For years, my Friday evenings seemed pointless and wasted if I didn’t go “out”. Drinking out and looking for company. But you couldn’t stay home on a Friday night! It was no problem to finish several bottles of beer and a pack or two of smokes during the evening. I was proud of that. Sure, it was nice to spend time with friends, but I never felt good with myself at heart. I always wanted to go somewhere and to the next place. Unknown where, but still onwards. It would be even scarier just to be at home or to go back home. Somewhere there must be something that is even hotter, or somewhere there is even hotter company.
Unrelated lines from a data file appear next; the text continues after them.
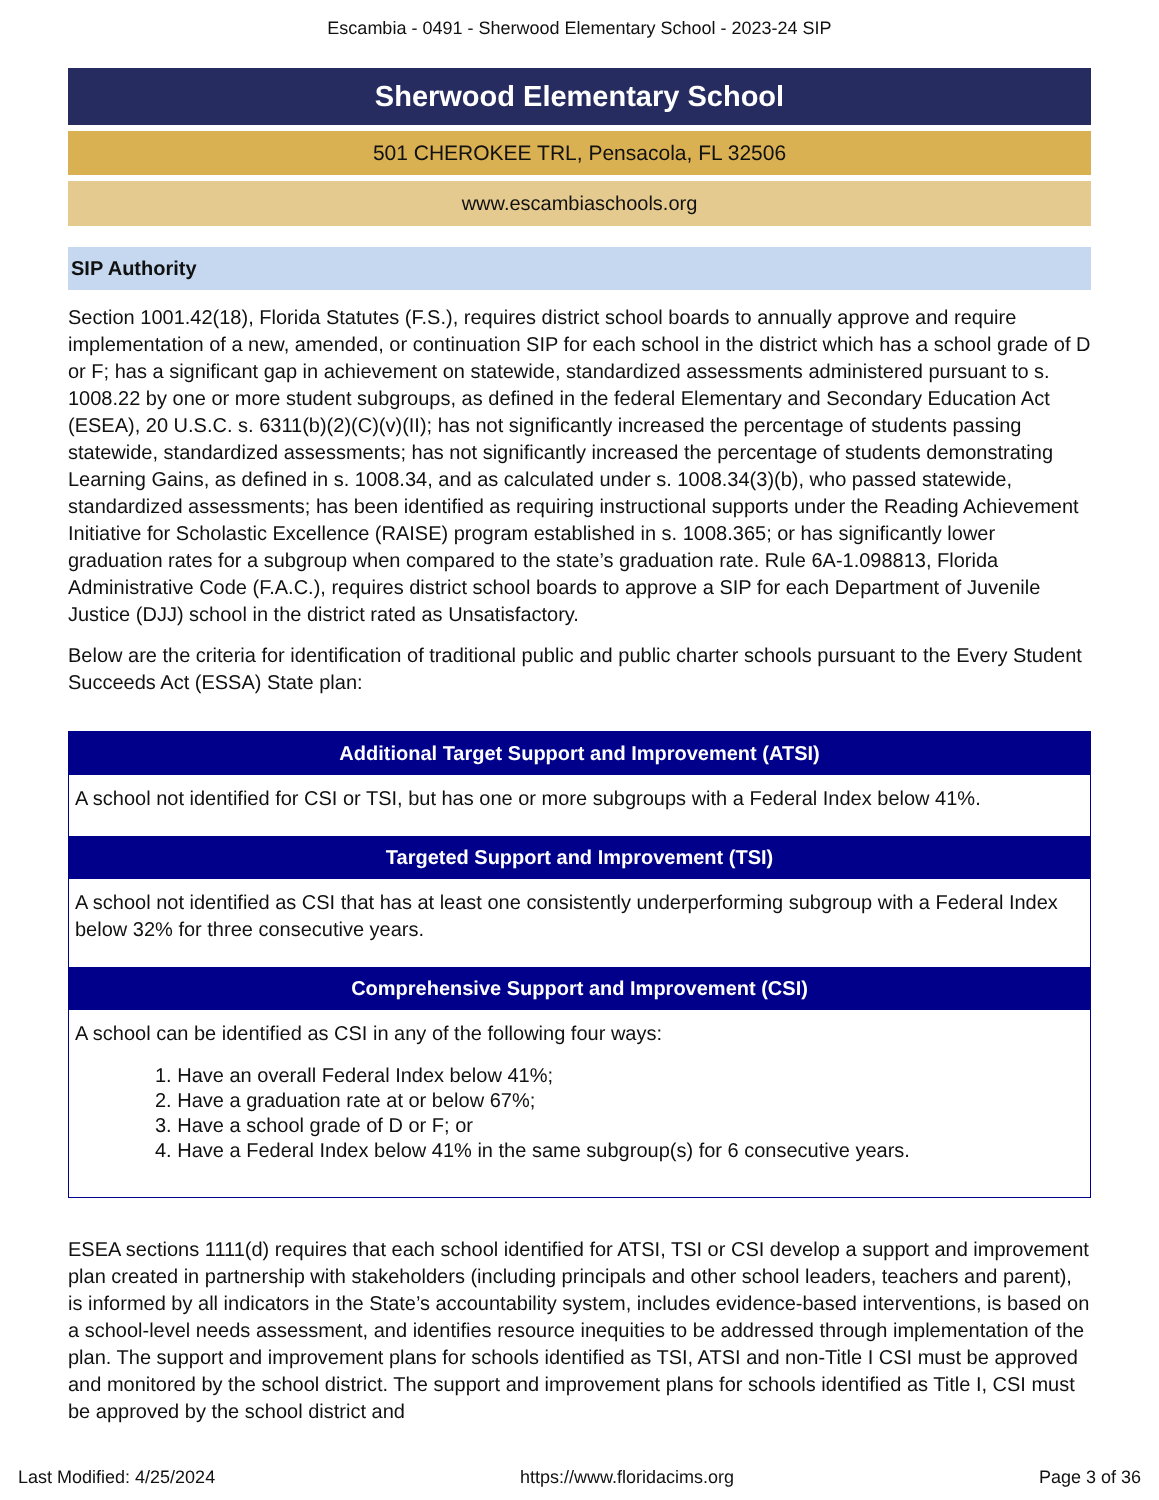Escambia - 0491 - Sherwood Elementary School - 2023-24 SIP
Sherwood Elementary School
501 CHEROKEE TRL, Pensacola, FL 32506
www.escambiaschools.org
SIP Authority
Section 1001.42(18), Florida Statutes (F.S.), requires district school boards to annually approve and require implementation of a new, amended, or continuation SIP for each school in the district which has a school grade of D or F; has a significant gap in achievement on statewide, standardized assessments administered pursuant to s. 1008.22 by one or more student subgroups, as defined in the federal Elementary and Secondary Education Act (ESEA), 20 U.S.C. s. 6311(b)(2)(C)(v)(II); has not significantly increased the percentage of students passing statewide, standardized assessments; has not significantly increased the percentage of students demonstrating Learning Gains, as defined in s. 1008.34, and as calculated under s. 1008.34(3)(b), who passed statewide, standardized assessments; has been identified as requiring instructional supports under the Reading Achievement Initiative for Scholastic Excellence (RAISE) program established in s. 1008.365; or has significantly lower graduation rates for a subgroup when compared to the state’s graduation rate. Rule 6A-1.098813, Florida Administrative Code (F.A.C.), requires district school boards to approve a SIP for each Department of Juvenile Justice (DJJ) school in the district rated as Unsatisfactory.
Below are the criteria for identification of traditional public and public charter schools pursuant to the Every Student Succeeds Act (ESSA) State plan:
| Additional Target Support and Improvement (ATSI) |
| --- |
| A school not identified for CSI or TSI, but has one or more subgroups with a Federal Index below 41%. |
| Targeted Support and Improvement (TSI) |
| A school not identified as CSI that has at least one consistently underperforming subgroup with a Federal Index below 32% for three consecutive years. |
| Comprehensive Support and Improvement (CSI) |
| A school can be identified as CSI in any of the following four ways: 1. Have an overall Federal Index below 41%; 2. Have a graduation rate at or below 67%; 3. Have a school grade of D or F; or 4. Have a Federal Index below 41% in the same subgroup(s) for 6 consecutive years. |
ESEA sections 1111(d) requires that each school identified for ATSI, TSI or CSI develop a support and improvement plan created in partnership with stakeholders (including principals and other school leaders, teachers and parent), is informed by all indicators in the State’s accountability system, includes evidence-based interventions, is based on a school-level needs assessment, and identifies resource inequities to be addressed through implementation of the plan. The support and improvement plans for schools identified as TSI, ATSI and non-Title I CSI must be approved and monitored by the school district. The support and improvement plans for schools identified as Title I, CSI must be approved by the school district and
Last Modified: 4/25/2024 https://www.floridacims.org Page 3 of 36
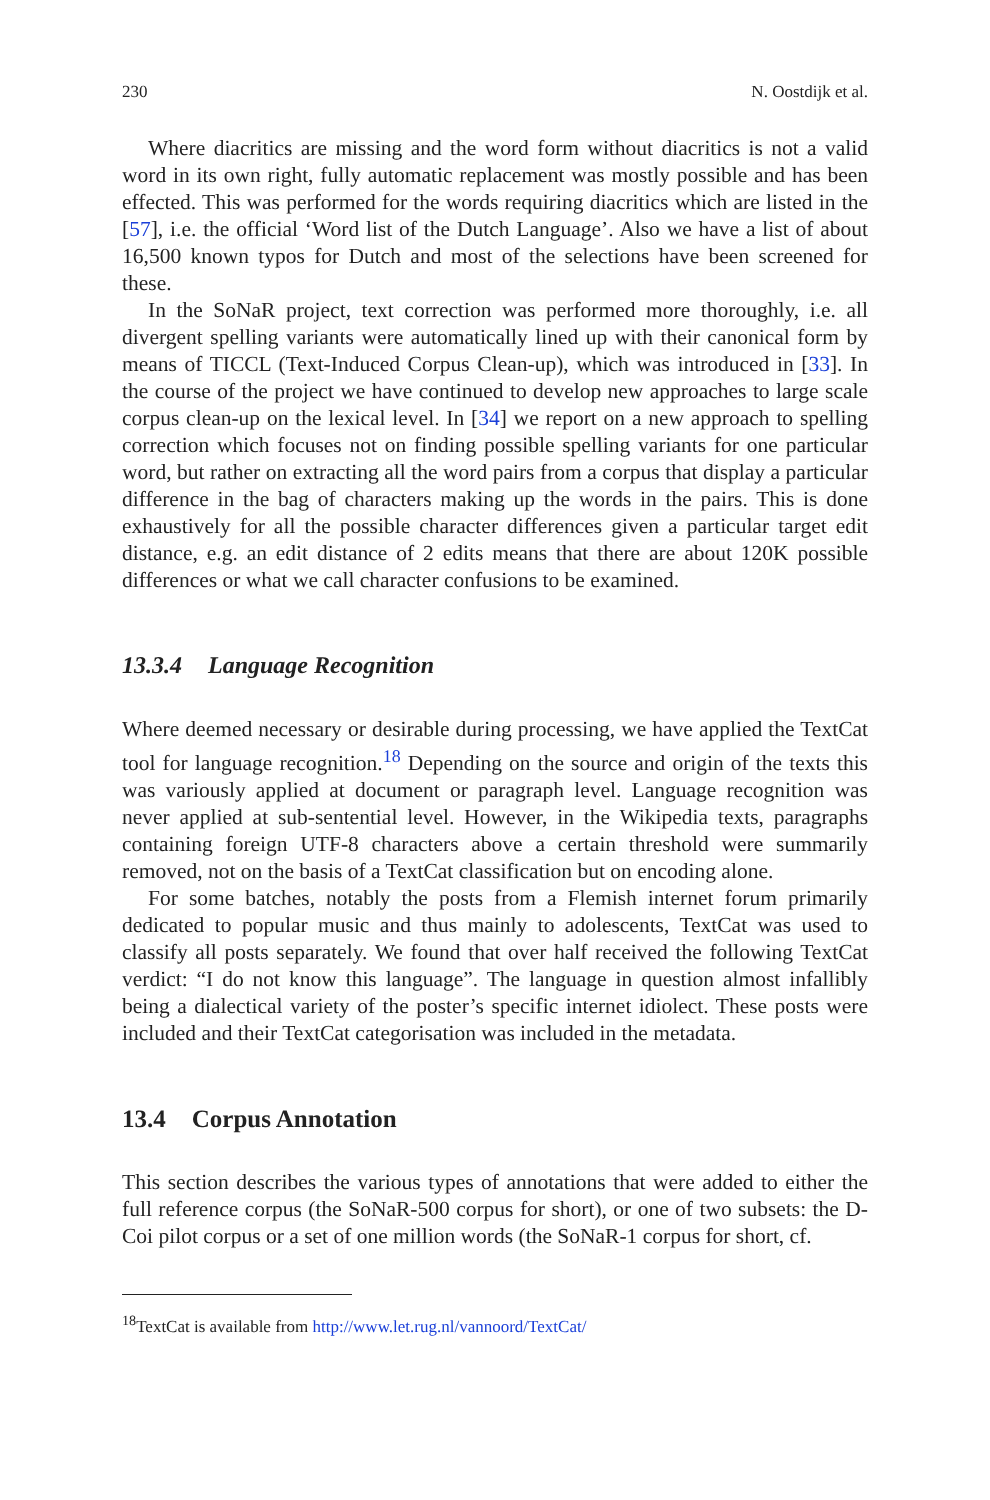230 N. Oostdijk et al.
Where diacritics are missing and the word form without diacritics is not a valid word in its own right, fully automatic replacement was mostly possible and has been effected. This was performed for the words requiring diacritics which are listed in the [57], i.e. the official ‘Word list of the Dutch Language’. Also we have a list of about 16,500 known typos for Dutch and most of the selections have been screened for these.
In the SoNaR project, text correction was performed more thoroughly, i.e. all divergent spelling variants were automatically lined up with their canonical form by means of TICCL (Text-Induced Corpus Clean-up), which was introduced in [33]. In the course of the project we have continued to develop new approaches to large scale corpus clean-up on the lexical level. In [34] we report on a new approach to spelling correction which focuses not on finding possible spelling variants for one particular word, but rather on extracting all the word pairs from a corpus that display a particular difference in the bag of characters making up the words in the pairs. This is done exhaustively for all the possible character differences given a particular target edit distance, e.g. an edit distance of 2 edits means that there are about 120K possible differences or what we call character confusions to be examined.
13.3.4 Language Recognition
Where deemed necessary or desirable during processing, we have applied the TextCat tool for language recognition.<sup>18</sup> Depending on the source and origin of the texts this was variously applied at document or paragraph level. Language recognition was never applied at sub-sentential level. However, in the Wikipedia texts, paragraphs containing foreign UTF-8 characters above a certain threshold were summarily removed, not on the basis of a TextCat classification but on encoding alone.
For some batches, notably the posts from a Flemish internet forum primarily dedicated to popular music and thus mainly to adolescents, TextCat was used to classify all posts separately. We found that over half received the following TextCat verdict: “I do not know this language”. The language in question almost infallibly being a dialectical variety of the poster’s specific internet idiolect. These posts were included and their TextCat categorisation was included in the metadata.
13.4 Corpus Annotation
This section describes the various types of annotations that were added to either the full reference corpus (the SoNaR-500 corpus for short), or one of two subsets: the D-Coi pilot corpus or a set of one million words (the SoNaR-1 corpus for short, cf.
<sup>18</sup> TextCat is available from http://www.let.rug.nl/vannoord/TextCat/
At some point I felt I didn’t want to anymore. Every night out brought a greater sense of frustration, not to mention the physical pain of poisoning yourself. I haven’t smoked for about 5 years, drunk alcohol for over a year. I no longer need to separate my mind from myself, but to be in touch with myself. What hasn’t been for decades. I realised it was all one big escape for me in search of fun.
I have come to understand that only when you have managed to get in touch with “me” and not run away from yourself and seek meaning for life outside yourself, is it possible to reach “us”. Esoteric is a focus on the inner, exoteric on the outer.
Last Friday night was a perfect example of how 2 hours of quietly drinking tea in company can bring you closer to real life than years of shouting over each other in a noisy bar could for me. But that part of the journey was also necessary and gave me what I valued at that moment.